Rating the Ryans: Tom Clancy’s hero returns to the screen
As he takes on the role of reluctant hero Jack Ryan, John Krasinski (“The Office,” “A Quiet Place”) isn’t just trying to fill big shoes. He’s trying to fill a lot of shoes.
Four other actors have played the brilliant analyst-turned-field operative who jumped from the pages of Tom Clancy’s bestselling thrillers to box-office success and a five-film franchise.
Krasinski makes five, bringing the character to TV in Amazon’s eight-episode “Tom Clancy’s Jack Ryan.” The series debuts Friday, set in the present day and telling a story not based on any of Clancy’s novels.
None of the portrayals is bad, but some are better than others. Let’s rank Ryans (from last to first):
5. Chris Pine
In “Jack Ryan: Shadow Recruit” (2014), Pine, 33 at the time, shows Ryan’s nerdy, data-analysis side, sussing out a Russian financial scheme designed to crash the U.S. economy.
However, Pine’s solid, earnest document sleuth takes too quickly to field work, demonstrating a skill set that doesn’t work as well for an analyst more comfortable doing research. The portrayal yields a potent Ryan but loses the fish-out-of-water charm that is central to Jack’s appeal.
4. Ben Affleck
“The Sum of All Fears” (2002) veers sharply from Clancy’s 1991 novel, presenting a younger, not-yet-field-tested character rather than the deputy director of the CIA.
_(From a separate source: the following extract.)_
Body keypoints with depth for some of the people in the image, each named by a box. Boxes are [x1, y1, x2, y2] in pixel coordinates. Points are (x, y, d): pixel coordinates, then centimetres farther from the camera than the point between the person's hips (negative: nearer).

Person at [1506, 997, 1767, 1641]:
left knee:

Affleck, then 29, and Pine have the misfortune of starring in weaker films. But the higher stakes in “Sum” — potential nuclear war between the U.S. and Russia — and Ryan’s naivete and awkwardness in Affleck’s film, edge out Pine.
3. John Krasinski
The reimagination of the franchise in “Tom Clancy’s Jack Ryan” takes the character back to the early days of his CIA career and his introduction to future wife Cathy (Abbie Cornish).
Krasinski’s Ryan is a desk jockey whose talent for crunching numbers leads him to a potential terrorist threat, sarcastically dubbed “a brand new bin Laden” by his skeptical new boss (Wendell Pierce). But it looks like Jack may be right.
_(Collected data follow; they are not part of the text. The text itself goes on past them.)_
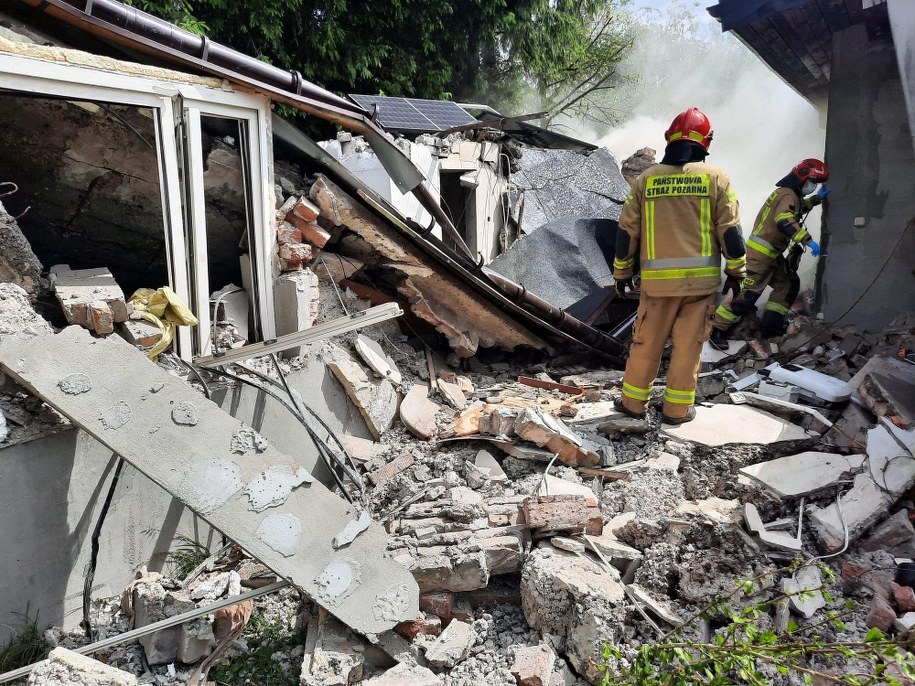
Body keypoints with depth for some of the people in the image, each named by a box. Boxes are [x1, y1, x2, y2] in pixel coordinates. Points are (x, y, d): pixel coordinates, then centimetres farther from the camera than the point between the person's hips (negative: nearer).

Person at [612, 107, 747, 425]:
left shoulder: (646, 178, 5)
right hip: (701, 278, -1)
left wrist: (622, 272, 15)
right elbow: (729, 231, -1)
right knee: (688, 345, 7)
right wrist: (736, 270, 11)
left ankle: (633, 401, 19)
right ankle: (677, 408, 14)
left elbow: (627, 231, 5)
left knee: (646, 342, 11)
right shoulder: (715, 177, 1)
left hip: (657, 279, 1)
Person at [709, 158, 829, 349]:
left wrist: (817, 198, 32)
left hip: (772, 254, 11)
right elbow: (785, 221, -33)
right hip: (760, 253, -11)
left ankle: (770, 325, 16)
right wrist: (808, 241, -35)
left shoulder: (791, 193, 17)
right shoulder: (788, 195, -15)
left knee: (789, 285, 15)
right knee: (748, 294, -13)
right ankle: (716, 330, -9)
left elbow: (797, 208, 40)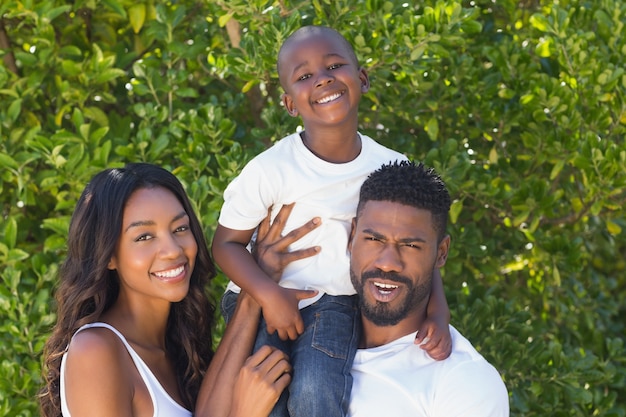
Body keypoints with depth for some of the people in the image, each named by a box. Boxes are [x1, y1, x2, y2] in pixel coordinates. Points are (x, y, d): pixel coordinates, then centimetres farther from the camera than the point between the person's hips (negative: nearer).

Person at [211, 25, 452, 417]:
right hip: (266, 301, -1)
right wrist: (269, 294, -22)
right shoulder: (269, 170, -15)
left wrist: (439, 314, -15)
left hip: (334, 303, 1)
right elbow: (227, 243, -6)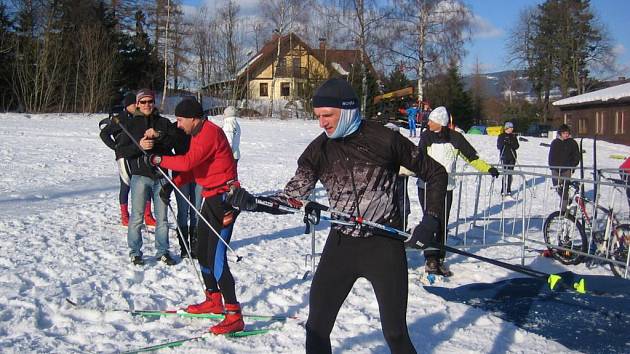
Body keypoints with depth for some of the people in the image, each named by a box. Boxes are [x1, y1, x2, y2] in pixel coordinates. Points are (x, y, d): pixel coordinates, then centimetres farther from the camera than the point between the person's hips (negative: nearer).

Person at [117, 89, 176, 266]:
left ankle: (162, 251, 18)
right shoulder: (131, 124, 6)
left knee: (162, 217, 8)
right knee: (137, 216, -1)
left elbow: (174, 141, -2)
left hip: (161, 175, 2)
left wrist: (159, 135, -18)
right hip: (140, 175, -2)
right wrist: (139, 146, -17)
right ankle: (135, 252, 10)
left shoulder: (164, 122, 12)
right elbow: (123, 150, 0)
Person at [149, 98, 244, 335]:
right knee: (202, 253, 17)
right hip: (211, 198, 11)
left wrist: (160, 160, -11)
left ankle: (234, 316, -11)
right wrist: (172, 184, 3)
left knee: (216, 258, -14)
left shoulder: (210, 132, -17)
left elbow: (188, 162, -25)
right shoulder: (198, 134, 15)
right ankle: (214, 301, 32)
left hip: (224, 197, -11)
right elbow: (192, 168, 17)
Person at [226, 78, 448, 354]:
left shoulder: (385, 140, -11)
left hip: (385, 244, -3)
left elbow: (435, 173, -1)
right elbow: (292, 196, -4)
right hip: (341, 244, 4)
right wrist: (255, 204, -21)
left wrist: (430, 220, -10)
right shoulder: (319, 149, -1)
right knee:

The episodic format gives “Jack Ryan” the chance to take its time developing the character from novice to pro.
2. Harrison Ford
The “Star Wars” legend, the only actor credited with multiple Ryan films, earns this spot based on the second of his two outings, 1994’s “Clear and Present Danger.”
In this version — Ford was 52 when “Danger” premiered — an older, wiser Ryan is appointed head of CIA intelligence operations, and fights a twopronged battle. As he seeks congressional funding to take on Colombian drug cartels, he learns a secret West Wing cabal and a cartel double agent are scheming to kill the cartel’s leaders and exterminate a U.S. black-ops team to eliminate any evidence.
The internal skulduggery tests Ryan’s analytical skill and field readiness, making the film a bigger challenge for the character and a better showcase for Ford than the less-complex, IRA-focused “Patriot Games” in 1992.
1. Alec Baldwin
In 1990’s “The Hunt for Red October,” set in the Cold War ’80s, Ryan is a book-smart, field-averse CIA analyst who rejects conventional wisdom by theorizing that a rogue Soviet submarine captain (Sean Connery) isn’t bent on attacking the U.S., but instead seeks to defect and hand over his state-of-the-art technology.
A youthful Baldwin, then 31, deftly conveyed Ryan’s creative intellect and wet-behind-the-ears callowness. It was a combustible mix that drew the CIA analyst into problems only he could detect, while raising questions for viewers (and himself) about whether he was capable of solving them.